====== Texte étudié

La section française de l’OIP informe des faits suivants :
Un homme d’une trentaine d’années en attente d’une transplantation cardiaque a été réincarcéré hier après-midi au centre pénitentiaire de Marseille (Bouches-du-Rhône) pour effectuer un reliquat de peine de trois mois et quelques jours en dépit des risques sanitaires auxquels l’expose la détention.
Atteint d’une cardiomyopathie nécessitant une greffe de cœur pour laquelle il est en attente, et d’une maladie génétique l’exposant à une forme grave d’anémie en cas d’ingestion de certains aliments ou médicaments, A.M. bénéficiait d’une suspension de peine pour raison médicale depuis le 10 décembre 2007. Prononcée après deux mois de détention au centre pénitentiaire de Marseille, la décision avait été motivée par les malaises répétés du jeune homme et l’impossibilité « de l’extraire de l’établissement pénitentiaire dans des délais utiles » en cas d’aggravation subite de son état de santé. Cette décision a été révoquée, et une réincarcération ordonnée, le 7 octobre dernier par le juge de l’application des peines de Draguignan (Var) sur la base d’un nouveau rapport d’expertise concluant que, en dépit de la menace d’une« décompensation imprévisible », l’état cardiaque de A.M « est durablement compatible avec une incarcération, sous réserve qu’il bénéficie d’un suivi régulier et un accès facile vers un contact médical à toute heure du jour et de la nuit. »

============
====== Données enregistrées

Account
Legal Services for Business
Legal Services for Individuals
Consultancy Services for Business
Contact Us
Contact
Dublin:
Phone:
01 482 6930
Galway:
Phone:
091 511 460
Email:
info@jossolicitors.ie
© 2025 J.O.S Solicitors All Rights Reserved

============
====== Données enregistrées

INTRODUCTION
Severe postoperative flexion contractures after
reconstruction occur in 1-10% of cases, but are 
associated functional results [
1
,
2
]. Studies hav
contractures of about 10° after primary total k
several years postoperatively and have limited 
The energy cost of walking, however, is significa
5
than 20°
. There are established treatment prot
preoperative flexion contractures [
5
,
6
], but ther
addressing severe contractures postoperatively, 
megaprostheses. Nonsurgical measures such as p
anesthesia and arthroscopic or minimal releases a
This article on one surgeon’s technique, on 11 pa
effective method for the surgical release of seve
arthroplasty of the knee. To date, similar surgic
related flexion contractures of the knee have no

============
====== Données enregistrées

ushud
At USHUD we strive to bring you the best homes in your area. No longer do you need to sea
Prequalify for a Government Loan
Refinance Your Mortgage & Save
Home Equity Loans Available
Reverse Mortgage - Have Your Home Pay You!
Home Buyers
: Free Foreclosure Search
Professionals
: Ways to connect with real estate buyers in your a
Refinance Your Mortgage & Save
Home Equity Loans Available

============

-- Consignes --
- A) D'après le texte étudié, à quelle date A.M. a-t-il obtenu une suspension de peine pour raison médicale ?
- B) Rédigez la suite du texte étudié sur la réincarcération de A.M., à partir de sa dernière phrase.

-- Réponses --
- A) Le 10 décembre 2007.

- B)
Selon le service médical du centre pénitentiaire, cet impératif est cependant intenable.
Interrogé par l’OIP, celui-ci en effet a déclaré que « rien n’avait changé » depuis la précédente incarcération d’A.M. Une extraction dans des délais utiles demeure impossible en cas d’arrêt cardiaque, ou de la possibilité de bénéficier d’un greffon. De même qu’un accès continu au service médical, en raison de l’arrêt de la permanence des soins après 18h30.
La juge d’application des peines de Draguignan qui a révoqué la mesure de suspension a, quant à elle, indiqué qu’elle était favorable à la proposition du procureur de la République d’accorder une libération conditionnelle à l’intéressé compte tenu de son état de santé, mais qu’elle s’est rendue compte lors de la rédaction du jugement qu’A.M n’était pas dans les délais pour bénéficier d’une telle mesure. Il lui reste une dizaine de jours de détention à effectuer avant d’atteindre la mi-peine. À aucun moment, une mesure de semi-liberté ou de placement sous surveillance électronique n’a été envisagée alors que A.M avait un reliquat de peine inférieur à un an à effectuer.
L’OIP rappelle :
- l’article L.1110-1 du Code de la santé publique selon lequel « le droit fondamental à la protection de la santé doit être mis en œuvre par tous moyens disponibles au bénéfice de toute personne ».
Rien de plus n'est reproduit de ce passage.